I have a very weird situation.
I am using traefik in docker, with 40+ other docker containers. Many of them are being proxied by Traefik 3.1.4. They all work great (for over a year) except one newer container that constantly stops working every 2-3 days and gives bad gateway errors. I am using the same configuration to hand out an SSL certificate and proxy the container.
Here's the bizarre part, if I restart traefik, the docker container, or any other container, the problem goes away and it's back up and responding again.
docker config for the container
networks:
- proxy
- vikunja
labels:
traefik.enable: true
traefik.http.routers.vikunja.rule: Host(`tasks.example.com`)
traefik.http.routers.vikunja.entrypoints: websecure
traefik.http.routers.vikunja.tls.certResolver: myresolver
networks:
proxy:
external: true
vikunja:
This is the same four lines I add to every docker container I require SSL for.
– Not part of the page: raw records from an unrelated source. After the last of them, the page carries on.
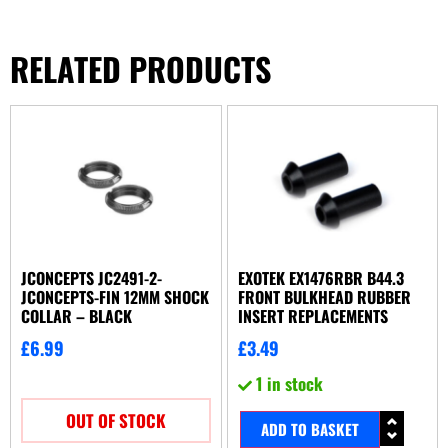
RELATED PRODUCTS
JCONCEPTS JC2491-2-
EXOTEK EX1476RBR B44.3
JCONCEPTS-FIN 12MM SHOCK
FRONT BULKHEAD RUBBER
COLLAR – BLACK
INSERT REPLACEMENTS
£
6.99
£
3.49
1 in stock
OUT OF STOCK
ADD TO BASKET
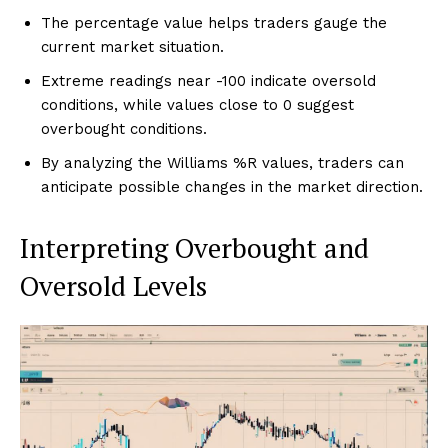
The percentage value helps traders gauge the
current market situation.
Extreme readings near -100 indicate oversold
conditions, while values close to 0 suggest
overbought conditions.
By analyzing the Williams %R values, traders can
anticipate possible changes in the market direction.
Interpreting Overbought and
Oversold Levels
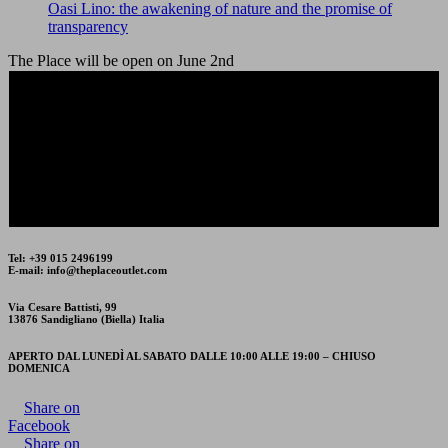
Oasi Lino: the awakening of nature and the promise of
transparency
The Place will be open on June 2nd
The Place Outlet will be closed on Friday 15th and
Saturday 16th August.
Tel: +39 015 2496199
E-mail: info@theplaceoutlet.com
Via Cesare Battisti, 99
13876 Sandigliano (Biella) Italia
APERTO DAL LUNEDÌ AL SABATO DALLE 10:00 ALLE 19:00 – CHIUSO
DOMENICA
Share on
Facebook
Share on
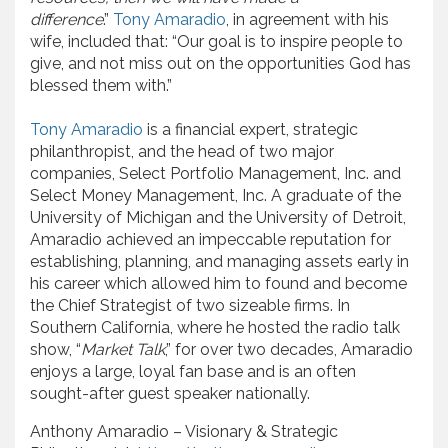
difference
.”
Tony Amaradio
, in agreement with his
wife, included that: “Our goal is to inspire people to
give, and not miss out on the opportunities God has
blessed them with.”
Tony Amaradio
is a financial expert, strategic
philanthropist, and the head of two major
companies, Select Portfolio Management, Inc. and
Select Money Management, Inc. A graduate of the
University of Michigan and the University of Detroit,
Amaradio achieved an impeccable reputation for
establishing, planning, and managing assets early in
his career which allowed him to found and become
the Chief Strategist of two sizeable firms. In
Southern California, where he hosted the radio talk
show, “
Market Talk
,” for over two decades, Amaradio
enjoys a large, loyal fan base and is an often
sought-after guest speaker nationally.
Anthony Amaradio – Visionary & Strategic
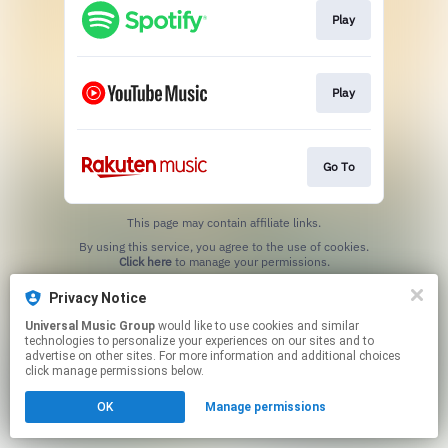
Play
Play
Go To
This page may contain affiliate links.
By using this service, you agree to the use of cookies.
Click here
to manage your permissions.
Privacy Notice
Universal Music Group
would like to use cookies and similar
technologies to personalize your experiences on our sites and to
advertise on other sites. For more information and additional choices
click manage permissions below.
OK
Manage permissions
The container will work perfectly and very fast for 2-3 days, then one day it will stop responding and I will get a "bad gateway error" or it is just really slow to time out.
Initially I was restarting the container, and it fixed the problem. Then I realized restarting Traefik fixed the problem as well. Then I stopped another container I wasn't using anymore and I noticed it fixed the problem too. This makes me feel like it is traefik and not the container. But this is the only container that does it, all my other 25+ ssl proxied containers run flawless.
I have looked at the logs off the container and traefik, and no error messages or any messages at all. Traefik runs error free, the container stops updating logs after this happens (as It is likely not receiving traffic anymore).
I'm completely lost as to what else to look at. It's bizarre it is only one container, and how doing anything that touches traefik seems to fix it for the next 2-3 days until it happens again. I've been using this setup for over a year, and it has worked fantastic for all the containers except for this one particular one.
When the problem happens, I have entered into the problem container, and confirmed it was still up and running, I could reach the app when using it's internal local docker ip and port, but I just can't via traefik proxy.